There are momentous happenings and great swathes of change. Then there are tiny happenings that push us quietly in one direction or another like tides we barely feel.
This month the momentous has finally subsided for me. I’m now alone with my daughter and dog in the cottage I love so much, with a new job and enough of the domestic stuff muscled into some kind of rational state to feel a modicum of control. Whatever control masquerades as – temporary safety, temporary peace.
I don’t really know what this blog space is for me anymore. It’s been months since I’ve felt able to absorb and therefore reshare inspiring creativity of others. And yet during the immensely thoughtful and strangely beautiful time of breaking apart the structures on which life has been built, coming to know an old self in new ways, I have been full to the brim with things to say. Somehow, I just don’t want to say them here.
So for a little moment – which might be a long, long moment – I’m officially going to take the pressure off this project and give myself the license to disappear into my creativity, without an audience.

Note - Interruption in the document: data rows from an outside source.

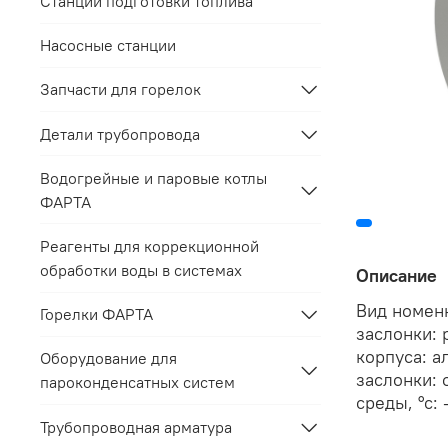
Станции подготовки топлива
Насосные станции
Запчасти для горелок
Детали трубопровода
Водогрейные и паровые котлы
ФАРТА
Реагенты для коррекционной
обработки воды в системах
Описание
Вид номен
Горелки ФАРТА
заслонки: 
корпуса: а
Оборудование для
заслонки: 
пароконденсатных систем
среды, °с:
Трубопроводная арматура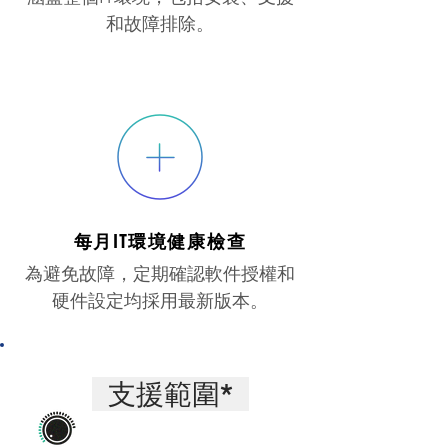
和故障排除。
每月IT環境健康檢查
為避免故障，定期確認軟件授權和
硬件設定均採用最新版本。
支援範圍*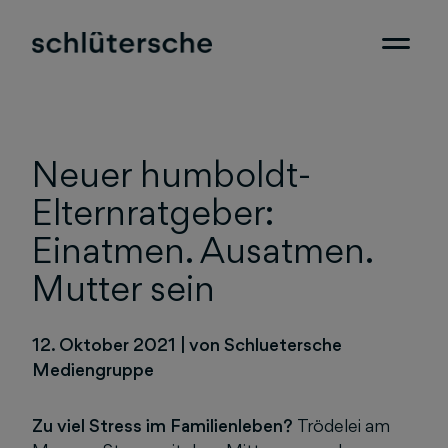
Neuer humboldt-
Elternratgeber:
Einatmen. Ausatmen.
Mutter sein
12. Oktober 2021
|
von Schluetersche
Mediengruppe
Zu viel Stress im Familienleben?
Trödelei am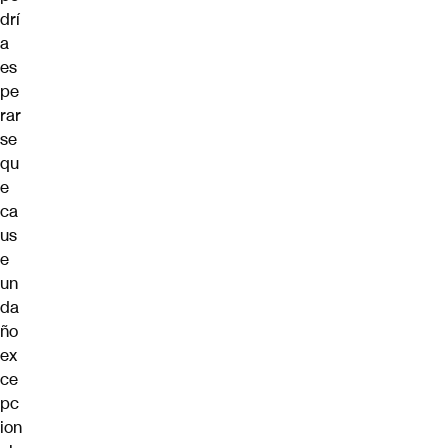
drí
a
es
pe
rar
se
qu
e
ca
us
e
un
da
ño
ex
ce
pc
ion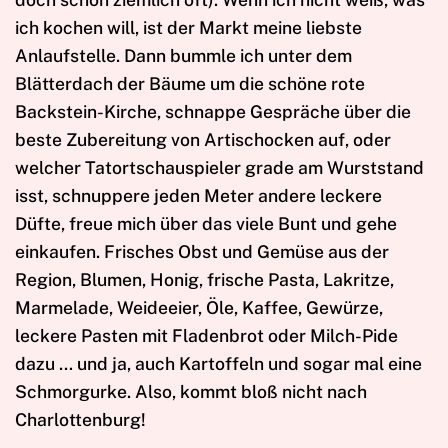
ich kochen will, ist der Markt meine liebste
Anlaufstelle. Dann bummle ich unter dem
Blätterdach der Bäume um die schöne rote
Backstein-Kirche, schnappe Gespräche über die
beste Zubereitung von Artischocken auf, oder
welcher Tatortschauspieler grade am Wurststand
isst, schnuppere jeden Meter andere leckere
Düfte, freue mich über das viele Bunt und gehe
einkaufen. Frisches Obst und Gemüse aus der
Region, Blumen, Honig, frische Pasta, Lakritze,
Marmelade, Weideeier, Öle, Kaffee, Gewürze,
leckere Pasten mit Fladenbrot oder Milch-Pide
dazu … und ja, auch Kartoffeln und sogar mal eine
Schmorgurke. Also, kommt bloß nicht nach
Charlottenburg!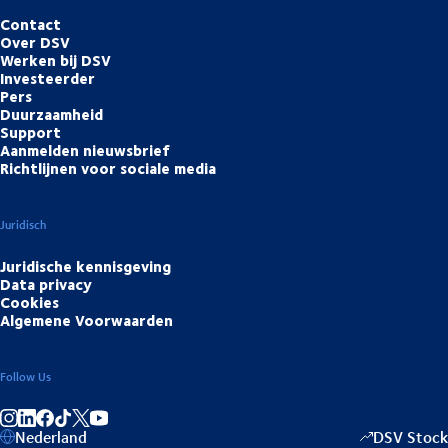
Contact
Over DSV
Werken bij DSV
Investeerder
Pers
Duurzaamheid
Support
Aanmelden nieuwsbrief
Richtlijnen voor sociale media
Juridisch
Juridische kennisgeving
Data privacy
Cookies
Algemene Voorwaarden
Follow Us
Deel op Instagram
Deel op LinkedIn
Deel op Facebook
Deel op TikTok
Deel op YouTube
Nederland
DSV Stock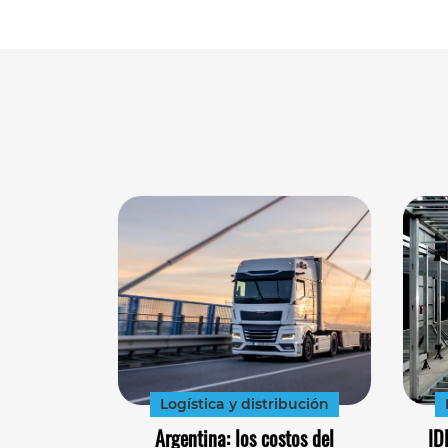
Logística y distribución
Argentina: los costos del
ID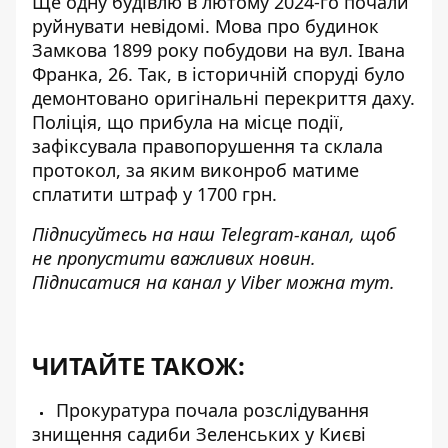
Ще одну будівлю в лютому 2024-го почали
руйнувати невідомі. Мова про
будинок
Замкова 1899 року побудови
на вул. Івана
Франка, 26. Так, в історичній споруді було
демонтовано оригінальні перекриття даху.
Поліція, що прибула на місце події,
зафіксувала правопорушення та склала
протокол, за яким виконроб матиме
сплатити штраф у 1700 грн.
Підписуйтесь на наш
Telegram-канал
, щоб
не пропустити важливих новин.
Підписатися на канал у Viber можна
тут
.
ЧИТАЙТЕ ТАКОЖ:
Прокуратура почала розслідування
знищення садиби Зеленських у Києві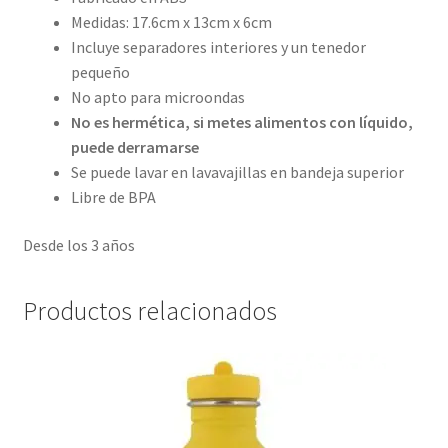
Medidas: 17.6cm x 13cm x 6cm
Incluye separadores interiores y un tenedor
pequeño
No apto para microondas
No es hermética, si metes alimentos con líquido,
puede derramarse
Se puede lavar en lavavajillas en bandeja superior
Libre de BPA
Desde los 3 años
Productos relacionados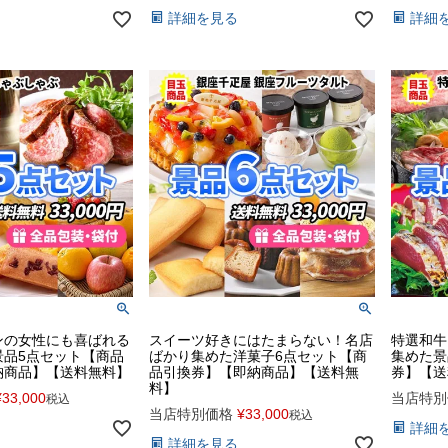
詳細を見る
詳細
ンの女性にも喜ばれる
スイーツ好きにはたまらない！名店
特選和牛
景品5点セット【商品
ばかり集めた洋菓子6点セット【商
集めた景
納商品】【送料無料】
品引換券】【即納商品】【送料無
券】【送
料】
¥
33,000
当店特別
税込
当店特別価格
¥
33,000
税込
詳細
詳細を見る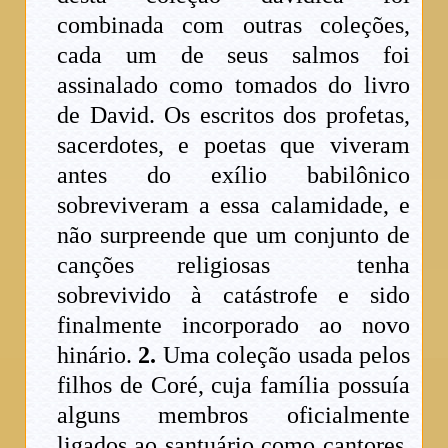
combinada com outras coleções,
cada um de seus salmos foi
assinalado como tomados do livro
de David. Os escritos dos profetas,
sacerdotes, e poetas que viveram
antes do exílio babilônico
sobreviveram a essa calamidade, e
não surpreende que um conjunto de
canções religiosas tenha
sobrevivido à catástrofe e sido
finalmente incorporado ao novo
hinário.
2.
Uma coleção usada pelos
filhos de Coré, cuja família possuía
alguns membros oficialmente
ligados ao santuário como cantores.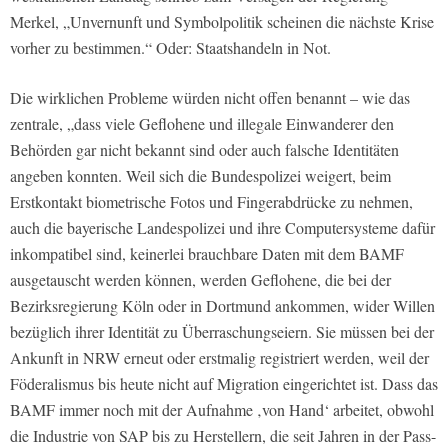
Merkel, „Unvernunft und Symbolpolitik scheinen die nächste Krise
vorher zu bestimmen.“ Oder: Staatshandeln in Not.
Die wirklichen Probleme würden nicht offen benannt – wie das
zentrale, „dass viele Geflohene und illegale Einwanderer den
Behörden gar nicht bekannt sind oder auch falsche Identitäten
angeben konnten. Weil sich die Bundespolizei weigert, beim
Erstkontakt biometrische Fotos und Fingerabdrücke zu nehmen,
auch die bayerische Landespolizei und ihre Computersysteme dafür
inkompatibel sind, keinerlei brauchbare Daten mit dem BAMF
ausgetauscht werden können, werden Geflohene, die bei der
Bezirksregierung Köln oder in Dortmund ankommen, wider Willen
bezüglich ihrer Identität zu Überraschungseiern. Sie müssen bei der
Ankunft in NRW erneut oder erstmalig registriert werden, weil der
Föderalismus bis heute nicht auf Migration eingerichtet ist. Dass das
BAMF immer noch mit der Aufnahme ‚von Hand‘ arbeitet, obwohl
die Industrie von SAP bis zu Herstellern, die seit Jahren in der Pass-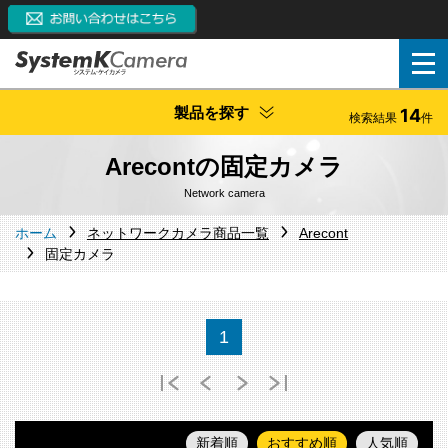
製品を探す
14
検索結果
件
Arecontの固定カメラ
Network camera
ホーム
ネットワークカメラ商品一覧
Arecont
固定カメラ
1
新着順
おすすめ順
人気順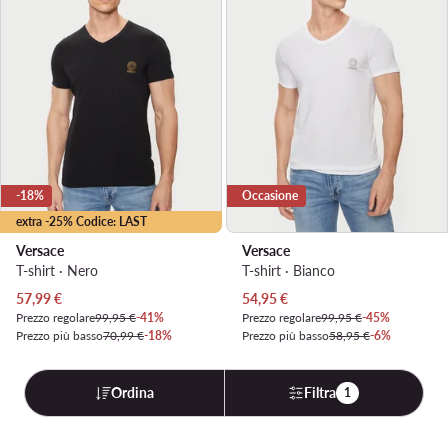
-18%
Occasione
extra -25% Codice: LAST
Versace
Versace
T-shirt · Nero
T-shirt · Bianco
Prezzo attuale
Prezzo attuale
57,99
€
54,95
€
Prezzo regolare
99,95 €
-41%
Prezzo regolare
99,95 €
-45%
Prezzo più basso
70,99 €
-18%
Prezzo più basso
58,95 €
-6%
Ordina
Filtra
1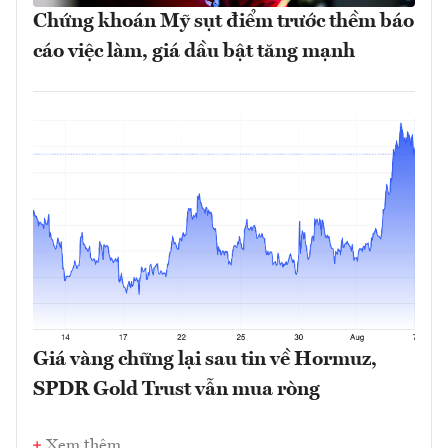
Chứng khoán Mỹ sụt điểm trước thềm báo
cáo việc làm, giá dầu bật tăng mạnh
Giá vàng chững lại sau tin về Hormuz,
SPDR Gold Trust vẫn mua ròng
Xem thêm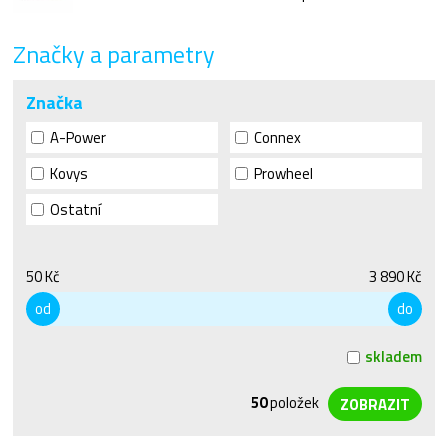
Značky a parametry
Značka
A-Power
Connex
Kovys
Prowheel
Ostatní
50 Kč
3 890 Kč
od
do
skladem
50
položek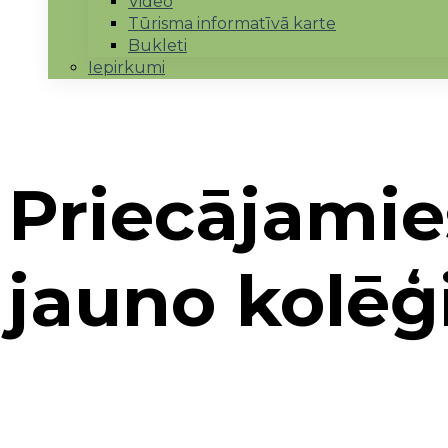
Video
Tūrisma informatīvā karte
Bukleti
Iepirkumi
Priecājamie
jauno kolēģi
Sākums
→
Jaunumi
→
Priecājamies iepazīstināt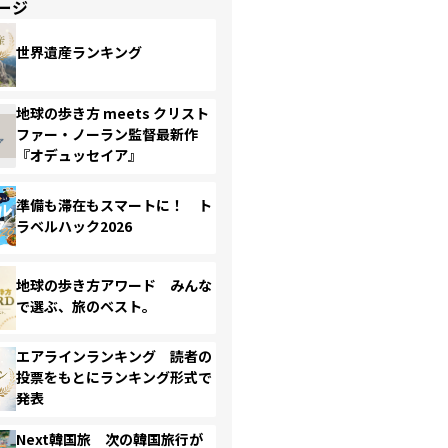
ージ
世界遺産ランキング
地球の歩き方 meets クリスト
ファー・ノーラン監督最新作
『オデュッセイア』
準備も滞在もスマートに！ ト
ラベルハック2026
地球の歩き方アワード みんな
で選ぶ、旅のベスト。
エアラインランキング 読者の
投票をもとにランキング形式で
発表
Next韓国旅 次の韓国旅行が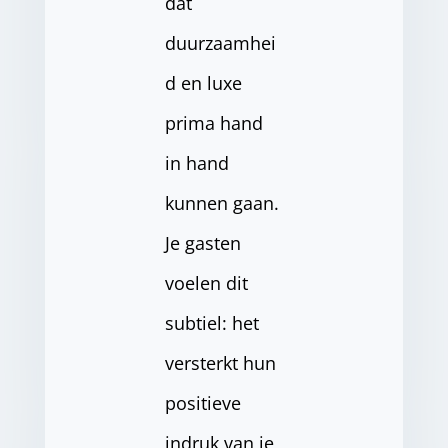
dat
duurzaamhei
d en luxe
prima hand
in hand
kunnen gaan.
Je gasten
voelen dit
subtiel: het
versterkt hun
positieve
indruk van je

This short hello today is a declaration of my deepest gratitude to everyone who has followed me and supported me over the past two and a half years with Chasing Angels. Every bit of moral and financial support, every kind word, has meant so much. You’ve all, collectively, been what I’ve needed, to help guide me to wherever here is now. And I just want to say thank you.
There’s still a podcast to finish editing, and a swathe of beautiful film footage waiting for me to sculpt – and maybe these, or other things, will suddenly appear here one day, when the dust has settled. But for a while I just need the complete openness of empty space – free of the pressures I’ve been inventing for myself – to ride the tiny tides and make sense of all the momentous that has been.
Midsummer seems as good a place as any to draw a line – where blooms are shouting through the light for us to share their brief moments.